In the Social and Governance areas things get trickier still. Is it always a negative for a public company not to have a one share one vote policy within its corporate governance? In many cases, and there are several examples in our portfolio, a founder shareholder or major stakeholder with disproportionate voting rights has facilitated an enlightened long-term approach to investment (often at the expense of short-term profit and in the long-term benefit of all shareholders) while protecting the company from short-term speculators. Other topical areas of debate might include the giant internet companies in the areas of social media, ecommerce and search. These internet giants are fantastic businesses harnessing the power of rapidly growing networks. But do they undermine society as much as they bring it great benefit? ESG is a very broad and subjective matter that cannot be easily screened with rules-based ‘one size fits all’ criteria.
Many screens are dependent upon the availability of information provided by the underlying companies. While increasing disclosure on ESG issues is a first step towards enabling stakeholders to apply pressure where needed, too often companies are scored more highly purely because they have included some glossy pages in an annual report. It won’t surprise you that the major oil companies are among those that provide the most disclosure. In these situations, there is no substitute for bottom-up research which gets beyond potentially superficial indicators of ESG performance.
The situation is further complicated by many ESG funds’ approach to voting. Investment managers are increasingly outsourcing the oversight of the governance of their underlying investments to third-party proxy advisors who are becoming increasingly influential, especially with the growing popularity of passive investing. As they work for very large numbers of clients, these proxy advisors operate according to rigid checklists and house policies. Inserting another barrier between companies and proper long-term engagement with their shareholders via an inflexible checklist does not feel like best governance practice to us.
At Baillie Gifford we believe that thoughtful voting of our clients’ holdings is an integral part of the long-term investment process, and for this reason we strongly prefer to be given this responsibility by our clients. Our dedicated in-house Governance and Sustainability team oversees our voting analysis and execution in conjunction with our investment managers. Although we take account of proxy advisor information, we always undertake our own additional analysis and review the merits of proposals on a case-by-case basis rather than following restrictive checklists.
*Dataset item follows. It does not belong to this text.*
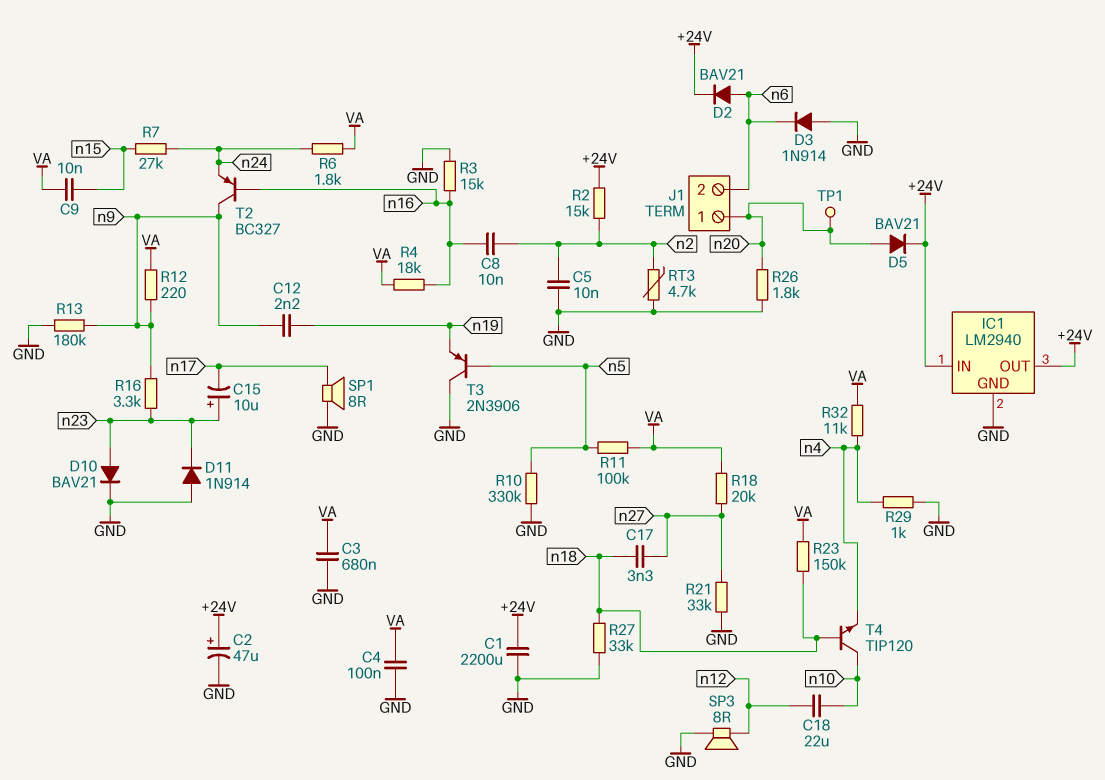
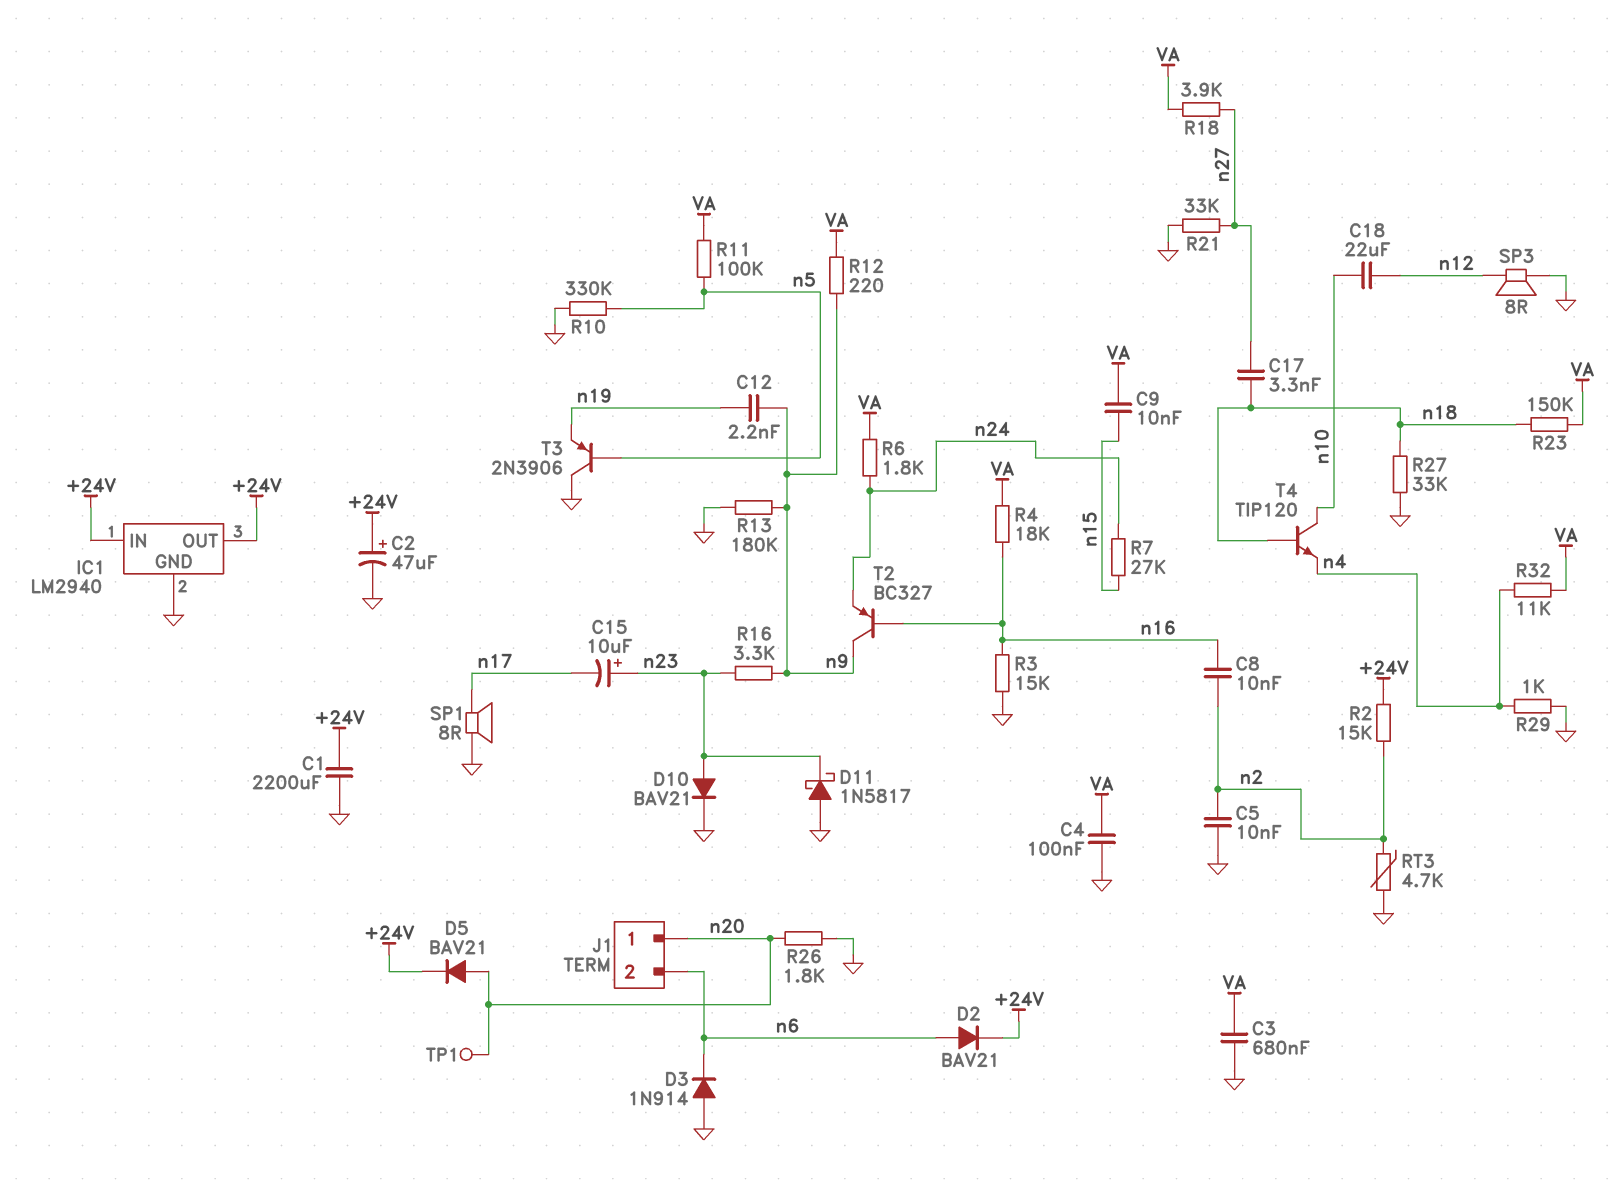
D11: diode 1N914 (A GND, K n23) -> schottky 1N5817 (A GND, K n23)
R18: 20k (VA, n27) -> 3.9k (VA, n27)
Taken together, these respective challenges do not undermine the logic of overtly-branded ESG funds, but they do sound a cautionary note about the objectives, process and data that currently sit beneath the recent rush to ESG integration.
The views expressed in this article are those of the International Alpha team and should not be considered as advice or a recommendation to buy, sell or hold a particular investment. They reflect personal opinion and should not be taken as statements of fact nor should any reliance be placed on them when making investment decisions.